EXERCISE DIRECTIONS >> Could you filter the records below and return each line that holds "lines"?

── EXTRACTED INFORMATION

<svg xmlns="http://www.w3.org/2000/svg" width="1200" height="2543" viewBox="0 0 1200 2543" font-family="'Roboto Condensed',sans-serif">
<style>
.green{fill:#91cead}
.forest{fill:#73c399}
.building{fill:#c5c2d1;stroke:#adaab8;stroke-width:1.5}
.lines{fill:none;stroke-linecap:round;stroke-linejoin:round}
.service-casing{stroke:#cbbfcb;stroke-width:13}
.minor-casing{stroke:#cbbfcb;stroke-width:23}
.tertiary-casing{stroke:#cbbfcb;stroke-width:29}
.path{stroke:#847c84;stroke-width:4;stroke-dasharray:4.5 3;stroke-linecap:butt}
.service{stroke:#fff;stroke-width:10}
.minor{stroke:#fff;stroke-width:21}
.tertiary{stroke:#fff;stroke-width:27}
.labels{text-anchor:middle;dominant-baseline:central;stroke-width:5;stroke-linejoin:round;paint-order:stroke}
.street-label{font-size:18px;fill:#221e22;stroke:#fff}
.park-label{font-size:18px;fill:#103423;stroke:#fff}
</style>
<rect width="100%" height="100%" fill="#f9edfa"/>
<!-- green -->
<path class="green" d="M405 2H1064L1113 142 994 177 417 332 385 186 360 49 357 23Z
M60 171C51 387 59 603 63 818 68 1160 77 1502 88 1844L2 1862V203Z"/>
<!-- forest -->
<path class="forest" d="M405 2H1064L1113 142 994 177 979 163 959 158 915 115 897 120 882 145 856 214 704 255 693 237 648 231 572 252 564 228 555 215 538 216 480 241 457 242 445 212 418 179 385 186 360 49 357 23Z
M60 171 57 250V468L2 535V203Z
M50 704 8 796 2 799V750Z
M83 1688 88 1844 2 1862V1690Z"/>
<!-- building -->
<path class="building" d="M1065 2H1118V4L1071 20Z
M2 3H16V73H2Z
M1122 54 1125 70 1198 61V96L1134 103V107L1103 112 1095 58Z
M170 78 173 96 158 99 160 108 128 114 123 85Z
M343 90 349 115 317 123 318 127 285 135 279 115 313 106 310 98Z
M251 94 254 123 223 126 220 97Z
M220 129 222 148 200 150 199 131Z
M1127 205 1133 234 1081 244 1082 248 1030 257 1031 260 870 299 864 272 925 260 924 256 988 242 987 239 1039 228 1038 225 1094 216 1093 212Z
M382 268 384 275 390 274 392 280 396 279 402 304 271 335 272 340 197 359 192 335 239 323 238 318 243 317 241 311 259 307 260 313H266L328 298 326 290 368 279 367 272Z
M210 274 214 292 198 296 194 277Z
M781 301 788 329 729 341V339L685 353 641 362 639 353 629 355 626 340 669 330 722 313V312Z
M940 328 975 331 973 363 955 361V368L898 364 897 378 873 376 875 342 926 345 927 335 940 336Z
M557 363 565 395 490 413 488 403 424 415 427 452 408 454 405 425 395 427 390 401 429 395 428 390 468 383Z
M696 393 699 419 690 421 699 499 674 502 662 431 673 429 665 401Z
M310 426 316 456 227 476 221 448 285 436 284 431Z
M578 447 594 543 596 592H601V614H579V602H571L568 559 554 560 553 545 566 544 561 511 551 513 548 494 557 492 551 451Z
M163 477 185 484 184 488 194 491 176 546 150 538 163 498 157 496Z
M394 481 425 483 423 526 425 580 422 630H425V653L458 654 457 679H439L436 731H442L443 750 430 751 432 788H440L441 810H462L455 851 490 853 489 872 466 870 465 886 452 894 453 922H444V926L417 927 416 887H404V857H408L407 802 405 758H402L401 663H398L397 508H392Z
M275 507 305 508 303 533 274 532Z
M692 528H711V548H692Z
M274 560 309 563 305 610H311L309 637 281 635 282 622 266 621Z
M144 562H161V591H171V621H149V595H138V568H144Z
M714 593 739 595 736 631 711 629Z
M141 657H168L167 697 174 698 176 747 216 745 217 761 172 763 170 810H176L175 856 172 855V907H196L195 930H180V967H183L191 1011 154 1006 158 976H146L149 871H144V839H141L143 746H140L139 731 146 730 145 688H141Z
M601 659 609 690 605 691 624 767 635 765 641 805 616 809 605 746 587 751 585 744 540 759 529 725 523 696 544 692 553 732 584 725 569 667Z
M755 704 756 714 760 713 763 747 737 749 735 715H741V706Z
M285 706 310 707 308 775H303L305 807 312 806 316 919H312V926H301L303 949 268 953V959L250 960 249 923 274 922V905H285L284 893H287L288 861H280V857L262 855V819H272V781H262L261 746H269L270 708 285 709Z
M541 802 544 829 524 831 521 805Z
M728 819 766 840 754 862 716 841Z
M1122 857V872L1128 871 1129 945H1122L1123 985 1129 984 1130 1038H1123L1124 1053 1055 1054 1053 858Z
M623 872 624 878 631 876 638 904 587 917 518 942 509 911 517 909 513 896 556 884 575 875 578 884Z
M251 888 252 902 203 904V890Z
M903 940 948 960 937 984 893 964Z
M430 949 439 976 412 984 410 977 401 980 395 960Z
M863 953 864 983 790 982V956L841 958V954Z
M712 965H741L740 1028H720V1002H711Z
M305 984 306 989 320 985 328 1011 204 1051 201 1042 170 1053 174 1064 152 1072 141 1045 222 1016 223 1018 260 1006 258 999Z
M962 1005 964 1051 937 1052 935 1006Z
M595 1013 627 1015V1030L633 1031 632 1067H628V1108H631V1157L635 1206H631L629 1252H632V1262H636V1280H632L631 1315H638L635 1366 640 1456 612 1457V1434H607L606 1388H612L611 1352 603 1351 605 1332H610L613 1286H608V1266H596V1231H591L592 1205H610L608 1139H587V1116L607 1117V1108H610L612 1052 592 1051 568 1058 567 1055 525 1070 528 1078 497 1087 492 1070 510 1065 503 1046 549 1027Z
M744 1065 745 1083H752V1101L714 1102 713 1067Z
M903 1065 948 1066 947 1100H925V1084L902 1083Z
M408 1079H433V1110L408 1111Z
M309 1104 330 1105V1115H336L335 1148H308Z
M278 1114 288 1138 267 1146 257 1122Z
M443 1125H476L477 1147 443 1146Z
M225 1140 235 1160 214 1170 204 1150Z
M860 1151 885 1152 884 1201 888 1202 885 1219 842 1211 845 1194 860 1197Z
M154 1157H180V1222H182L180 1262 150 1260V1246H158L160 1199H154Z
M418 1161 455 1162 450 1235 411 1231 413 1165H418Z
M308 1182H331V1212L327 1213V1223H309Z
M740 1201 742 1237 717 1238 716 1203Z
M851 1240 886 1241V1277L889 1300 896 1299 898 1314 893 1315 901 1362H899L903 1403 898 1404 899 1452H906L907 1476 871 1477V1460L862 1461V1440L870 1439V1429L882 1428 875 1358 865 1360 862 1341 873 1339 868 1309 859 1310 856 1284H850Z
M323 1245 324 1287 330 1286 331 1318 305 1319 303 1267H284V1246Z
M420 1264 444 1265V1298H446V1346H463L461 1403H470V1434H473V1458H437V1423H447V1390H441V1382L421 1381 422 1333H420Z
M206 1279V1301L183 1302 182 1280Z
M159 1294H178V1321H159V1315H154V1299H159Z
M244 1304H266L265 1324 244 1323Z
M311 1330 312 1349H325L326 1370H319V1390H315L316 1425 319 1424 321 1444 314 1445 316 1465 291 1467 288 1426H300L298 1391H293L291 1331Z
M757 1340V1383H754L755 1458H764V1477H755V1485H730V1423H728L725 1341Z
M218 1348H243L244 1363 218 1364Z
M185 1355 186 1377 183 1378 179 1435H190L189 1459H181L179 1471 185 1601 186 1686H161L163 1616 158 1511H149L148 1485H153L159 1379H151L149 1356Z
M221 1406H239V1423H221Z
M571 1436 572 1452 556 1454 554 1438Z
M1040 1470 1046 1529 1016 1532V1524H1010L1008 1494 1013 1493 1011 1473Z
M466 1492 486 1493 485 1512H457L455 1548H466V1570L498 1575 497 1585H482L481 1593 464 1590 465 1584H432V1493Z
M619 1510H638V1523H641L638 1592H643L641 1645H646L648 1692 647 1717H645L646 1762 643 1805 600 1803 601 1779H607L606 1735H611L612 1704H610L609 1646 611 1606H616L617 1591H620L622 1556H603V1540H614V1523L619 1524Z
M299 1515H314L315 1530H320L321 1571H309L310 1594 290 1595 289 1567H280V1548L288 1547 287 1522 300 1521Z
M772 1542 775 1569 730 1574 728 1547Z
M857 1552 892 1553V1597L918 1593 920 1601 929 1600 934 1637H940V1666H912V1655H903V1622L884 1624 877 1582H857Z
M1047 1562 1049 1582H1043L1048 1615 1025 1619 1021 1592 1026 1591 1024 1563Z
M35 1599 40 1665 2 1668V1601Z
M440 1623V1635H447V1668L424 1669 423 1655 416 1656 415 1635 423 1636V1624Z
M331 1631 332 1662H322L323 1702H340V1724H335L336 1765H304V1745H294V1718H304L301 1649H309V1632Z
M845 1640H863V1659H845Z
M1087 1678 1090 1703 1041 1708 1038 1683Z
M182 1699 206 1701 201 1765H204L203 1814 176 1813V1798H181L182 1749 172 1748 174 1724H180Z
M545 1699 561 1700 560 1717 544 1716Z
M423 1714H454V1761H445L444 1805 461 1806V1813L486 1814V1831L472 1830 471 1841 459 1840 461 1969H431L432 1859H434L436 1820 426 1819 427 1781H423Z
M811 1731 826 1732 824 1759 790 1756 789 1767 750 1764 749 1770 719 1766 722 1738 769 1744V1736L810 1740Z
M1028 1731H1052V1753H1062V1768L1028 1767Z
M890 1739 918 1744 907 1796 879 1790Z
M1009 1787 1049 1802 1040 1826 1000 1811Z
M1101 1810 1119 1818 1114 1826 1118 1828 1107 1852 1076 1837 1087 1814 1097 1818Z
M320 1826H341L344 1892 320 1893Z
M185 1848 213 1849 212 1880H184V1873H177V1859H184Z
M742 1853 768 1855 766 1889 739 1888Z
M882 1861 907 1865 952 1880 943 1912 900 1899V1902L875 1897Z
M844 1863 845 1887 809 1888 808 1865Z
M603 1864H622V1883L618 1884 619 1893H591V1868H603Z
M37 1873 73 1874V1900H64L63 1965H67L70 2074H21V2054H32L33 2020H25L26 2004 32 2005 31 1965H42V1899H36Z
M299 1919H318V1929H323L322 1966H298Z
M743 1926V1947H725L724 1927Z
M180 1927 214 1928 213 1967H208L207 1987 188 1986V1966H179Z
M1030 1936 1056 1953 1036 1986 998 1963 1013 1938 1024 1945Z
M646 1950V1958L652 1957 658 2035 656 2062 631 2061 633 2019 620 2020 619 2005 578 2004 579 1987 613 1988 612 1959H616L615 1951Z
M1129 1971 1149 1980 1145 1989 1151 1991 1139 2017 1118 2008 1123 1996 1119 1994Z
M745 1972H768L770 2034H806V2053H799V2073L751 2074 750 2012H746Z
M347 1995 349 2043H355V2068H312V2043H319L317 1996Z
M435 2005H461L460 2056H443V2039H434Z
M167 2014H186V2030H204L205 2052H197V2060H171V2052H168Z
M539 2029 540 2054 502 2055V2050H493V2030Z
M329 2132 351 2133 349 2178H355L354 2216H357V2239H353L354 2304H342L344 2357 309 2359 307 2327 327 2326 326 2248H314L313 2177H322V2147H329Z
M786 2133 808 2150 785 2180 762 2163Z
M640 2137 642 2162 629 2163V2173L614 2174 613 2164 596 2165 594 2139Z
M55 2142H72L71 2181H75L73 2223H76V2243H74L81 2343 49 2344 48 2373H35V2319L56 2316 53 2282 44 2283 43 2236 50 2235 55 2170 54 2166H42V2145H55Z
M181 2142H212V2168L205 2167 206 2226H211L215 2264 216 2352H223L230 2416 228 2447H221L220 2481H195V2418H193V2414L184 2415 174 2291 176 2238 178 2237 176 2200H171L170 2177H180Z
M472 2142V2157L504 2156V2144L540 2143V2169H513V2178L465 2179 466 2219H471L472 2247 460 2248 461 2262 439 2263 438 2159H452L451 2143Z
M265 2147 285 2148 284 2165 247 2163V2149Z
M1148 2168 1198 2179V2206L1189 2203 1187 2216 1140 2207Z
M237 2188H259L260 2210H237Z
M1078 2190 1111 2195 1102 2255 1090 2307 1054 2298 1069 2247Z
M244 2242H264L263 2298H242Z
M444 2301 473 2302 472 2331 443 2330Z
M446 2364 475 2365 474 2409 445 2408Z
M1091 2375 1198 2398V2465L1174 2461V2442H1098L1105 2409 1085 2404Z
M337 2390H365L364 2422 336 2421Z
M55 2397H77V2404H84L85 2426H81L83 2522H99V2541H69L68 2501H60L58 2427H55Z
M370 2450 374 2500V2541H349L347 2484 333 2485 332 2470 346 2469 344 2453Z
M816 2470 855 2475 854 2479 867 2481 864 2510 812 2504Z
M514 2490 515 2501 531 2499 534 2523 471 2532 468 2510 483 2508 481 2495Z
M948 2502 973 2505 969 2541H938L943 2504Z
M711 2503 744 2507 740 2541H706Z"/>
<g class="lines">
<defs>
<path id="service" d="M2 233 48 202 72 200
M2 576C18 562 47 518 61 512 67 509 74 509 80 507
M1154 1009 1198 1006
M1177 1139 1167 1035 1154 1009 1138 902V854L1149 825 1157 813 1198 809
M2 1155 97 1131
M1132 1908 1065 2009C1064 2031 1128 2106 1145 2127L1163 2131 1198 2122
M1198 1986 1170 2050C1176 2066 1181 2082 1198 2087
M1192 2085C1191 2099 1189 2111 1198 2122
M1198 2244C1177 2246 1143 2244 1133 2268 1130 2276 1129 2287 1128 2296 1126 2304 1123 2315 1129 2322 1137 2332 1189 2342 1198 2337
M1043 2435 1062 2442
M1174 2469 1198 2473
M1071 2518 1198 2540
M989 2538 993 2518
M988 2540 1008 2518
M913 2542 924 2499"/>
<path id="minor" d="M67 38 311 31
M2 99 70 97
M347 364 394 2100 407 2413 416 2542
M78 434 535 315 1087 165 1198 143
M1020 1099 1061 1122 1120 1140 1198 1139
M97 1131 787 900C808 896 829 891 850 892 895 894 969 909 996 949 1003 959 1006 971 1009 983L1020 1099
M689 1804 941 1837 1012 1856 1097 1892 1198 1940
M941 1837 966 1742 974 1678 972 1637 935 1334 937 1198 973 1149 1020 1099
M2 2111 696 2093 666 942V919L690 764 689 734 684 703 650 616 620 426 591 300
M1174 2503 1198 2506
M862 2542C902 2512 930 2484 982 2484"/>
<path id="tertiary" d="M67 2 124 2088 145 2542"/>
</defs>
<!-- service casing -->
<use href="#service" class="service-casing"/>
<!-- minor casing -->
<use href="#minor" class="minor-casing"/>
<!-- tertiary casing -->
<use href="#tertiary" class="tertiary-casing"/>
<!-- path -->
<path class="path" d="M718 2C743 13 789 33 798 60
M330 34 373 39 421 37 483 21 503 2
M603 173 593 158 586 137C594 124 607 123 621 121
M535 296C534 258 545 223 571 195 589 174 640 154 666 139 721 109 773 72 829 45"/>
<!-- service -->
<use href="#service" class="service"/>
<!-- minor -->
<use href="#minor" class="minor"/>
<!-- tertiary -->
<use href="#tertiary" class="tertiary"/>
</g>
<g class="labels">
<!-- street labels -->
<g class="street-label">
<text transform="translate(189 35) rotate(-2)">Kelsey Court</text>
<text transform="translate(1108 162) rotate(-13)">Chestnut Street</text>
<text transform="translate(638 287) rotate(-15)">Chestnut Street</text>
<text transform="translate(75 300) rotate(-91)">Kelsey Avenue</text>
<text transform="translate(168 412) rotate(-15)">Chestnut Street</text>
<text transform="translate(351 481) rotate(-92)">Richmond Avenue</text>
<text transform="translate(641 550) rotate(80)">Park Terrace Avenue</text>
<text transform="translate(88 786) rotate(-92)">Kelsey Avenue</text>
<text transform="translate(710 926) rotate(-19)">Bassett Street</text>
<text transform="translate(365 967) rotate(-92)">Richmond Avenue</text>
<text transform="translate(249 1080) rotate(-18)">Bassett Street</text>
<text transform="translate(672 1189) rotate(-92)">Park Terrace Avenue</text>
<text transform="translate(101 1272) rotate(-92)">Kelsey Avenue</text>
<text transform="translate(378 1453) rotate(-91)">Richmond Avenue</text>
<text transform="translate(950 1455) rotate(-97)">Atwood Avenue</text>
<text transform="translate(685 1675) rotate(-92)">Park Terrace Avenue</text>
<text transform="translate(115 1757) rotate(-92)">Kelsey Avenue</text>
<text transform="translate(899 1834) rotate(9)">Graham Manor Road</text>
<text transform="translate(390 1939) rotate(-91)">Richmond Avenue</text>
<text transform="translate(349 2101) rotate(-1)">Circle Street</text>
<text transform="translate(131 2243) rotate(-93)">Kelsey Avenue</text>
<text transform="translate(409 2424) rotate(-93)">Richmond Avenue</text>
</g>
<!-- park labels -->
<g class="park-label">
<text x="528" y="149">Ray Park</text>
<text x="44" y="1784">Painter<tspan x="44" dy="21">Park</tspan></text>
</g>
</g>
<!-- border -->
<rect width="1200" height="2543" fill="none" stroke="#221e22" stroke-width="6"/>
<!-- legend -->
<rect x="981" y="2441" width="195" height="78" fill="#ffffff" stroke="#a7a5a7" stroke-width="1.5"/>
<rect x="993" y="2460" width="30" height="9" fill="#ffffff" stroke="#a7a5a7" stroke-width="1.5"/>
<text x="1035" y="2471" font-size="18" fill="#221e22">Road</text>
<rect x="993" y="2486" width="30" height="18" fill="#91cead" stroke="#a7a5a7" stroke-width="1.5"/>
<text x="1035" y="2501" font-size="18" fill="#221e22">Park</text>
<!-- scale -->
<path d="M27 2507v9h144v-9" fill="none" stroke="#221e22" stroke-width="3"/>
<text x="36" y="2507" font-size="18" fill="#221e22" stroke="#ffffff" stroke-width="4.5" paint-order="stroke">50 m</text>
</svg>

────

RESPONSE FOR THIS EXERCISE >>
.lines{fill:none;stroke-linecap:round;stroke-linejoin:round}
<g class="lines">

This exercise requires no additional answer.